BEGIN PROVIDED ENTRIES

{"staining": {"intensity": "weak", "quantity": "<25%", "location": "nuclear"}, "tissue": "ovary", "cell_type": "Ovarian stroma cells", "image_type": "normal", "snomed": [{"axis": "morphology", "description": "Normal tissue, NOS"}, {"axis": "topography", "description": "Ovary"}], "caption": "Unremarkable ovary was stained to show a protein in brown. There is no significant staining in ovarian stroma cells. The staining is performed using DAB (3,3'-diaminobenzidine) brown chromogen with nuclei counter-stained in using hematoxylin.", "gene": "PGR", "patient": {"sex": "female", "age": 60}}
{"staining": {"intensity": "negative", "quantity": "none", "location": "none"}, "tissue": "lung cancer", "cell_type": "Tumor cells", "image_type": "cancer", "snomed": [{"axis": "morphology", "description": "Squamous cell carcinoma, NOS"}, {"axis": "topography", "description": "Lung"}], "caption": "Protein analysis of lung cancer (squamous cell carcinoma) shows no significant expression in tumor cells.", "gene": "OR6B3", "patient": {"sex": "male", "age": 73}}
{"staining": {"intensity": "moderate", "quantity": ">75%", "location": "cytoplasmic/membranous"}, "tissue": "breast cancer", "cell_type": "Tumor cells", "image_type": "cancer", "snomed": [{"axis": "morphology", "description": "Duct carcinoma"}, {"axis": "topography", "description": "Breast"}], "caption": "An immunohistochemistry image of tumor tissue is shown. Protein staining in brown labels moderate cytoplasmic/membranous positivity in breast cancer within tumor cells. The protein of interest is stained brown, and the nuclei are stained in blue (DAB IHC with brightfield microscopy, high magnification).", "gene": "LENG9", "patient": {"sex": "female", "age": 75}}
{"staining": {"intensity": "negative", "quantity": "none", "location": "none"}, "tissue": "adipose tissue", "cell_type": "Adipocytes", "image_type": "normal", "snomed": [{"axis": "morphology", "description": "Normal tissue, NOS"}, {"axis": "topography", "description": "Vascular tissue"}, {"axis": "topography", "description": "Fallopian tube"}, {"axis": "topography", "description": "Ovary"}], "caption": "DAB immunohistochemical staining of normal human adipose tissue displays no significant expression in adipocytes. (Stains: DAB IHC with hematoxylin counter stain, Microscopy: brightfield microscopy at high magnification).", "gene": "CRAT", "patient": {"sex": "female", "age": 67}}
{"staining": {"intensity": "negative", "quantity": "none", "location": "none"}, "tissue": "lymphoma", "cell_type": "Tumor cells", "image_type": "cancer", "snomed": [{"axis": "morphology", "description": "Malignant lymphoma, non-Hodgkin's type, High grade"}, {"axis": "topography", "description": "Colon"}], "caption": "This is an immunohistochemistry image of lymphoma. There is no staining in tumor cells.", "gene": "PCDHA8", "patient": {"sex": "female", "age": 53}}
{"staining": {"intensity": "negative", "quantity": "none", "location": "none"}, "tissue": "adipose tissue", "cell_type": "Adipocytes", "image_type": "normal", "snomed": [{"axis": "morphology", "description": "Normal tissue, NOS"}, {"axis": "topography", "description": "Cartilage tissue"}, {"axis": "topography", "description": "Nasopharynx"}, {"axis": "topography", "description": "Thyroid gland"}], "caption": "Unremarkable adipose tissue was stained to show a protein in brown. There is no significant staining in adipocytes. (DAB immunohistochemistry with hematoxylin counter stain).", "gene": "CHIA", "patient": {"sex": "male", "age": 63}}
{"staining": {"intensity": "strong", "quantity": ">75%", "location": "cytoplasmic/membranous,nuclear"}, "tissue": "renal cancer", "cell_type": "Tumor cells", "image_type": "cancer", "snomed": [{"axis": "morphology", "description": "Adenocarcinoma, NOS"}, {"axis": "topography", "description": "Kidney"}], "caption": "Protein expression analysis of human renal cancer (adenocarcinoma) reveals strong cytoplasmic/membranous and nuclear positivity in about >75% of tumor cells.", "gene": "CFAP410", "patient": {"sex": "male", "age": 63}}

END PROVIDED ENTRIES

Return, line for line and unchanged, the data from its first line through the line containing "analysis of lung".

{"staining": {"intensity": "weak", "quantity": "<25%", "location": "nuclear"}, "tissue": "ovary", "cell_type": "Ovarian stroma cells", "image_type": "normal", "snomed": [{"axis": "morphology", "description": "Normal tissue, NOS"}, {"axis": "topography", "description": "Ovary"}], "caption": "Unremarkable ovary was stained to show a protein in brown. There is no significant staining in ovarian stroma cells. The staining is performed using DAB (3,3'-diaminobenzidine) brown chromogen with nuclei counter-stained in using hematoxylin.", "gene": "PGR", "patient": {"sex": "female", "age": 60}}
{"staining": {"intensity": "negative", "quantity": "none", "location": "none"}, "tissue": "lung cancer", "cell_type": "Tumor cells", "image_type": "cancer", "snomed": [{"axis": "morphology", "description": "Squamous cell carcinoma, NOS"}, {"axis": "topography", "description": "Lung"}], "caption": "Protein analysis of lung cancer (squamous cell carcinoma) shows no significant expression in tumor cells.", "gene": "OR6B3", "patient": {"sex": "male", "age": 73}}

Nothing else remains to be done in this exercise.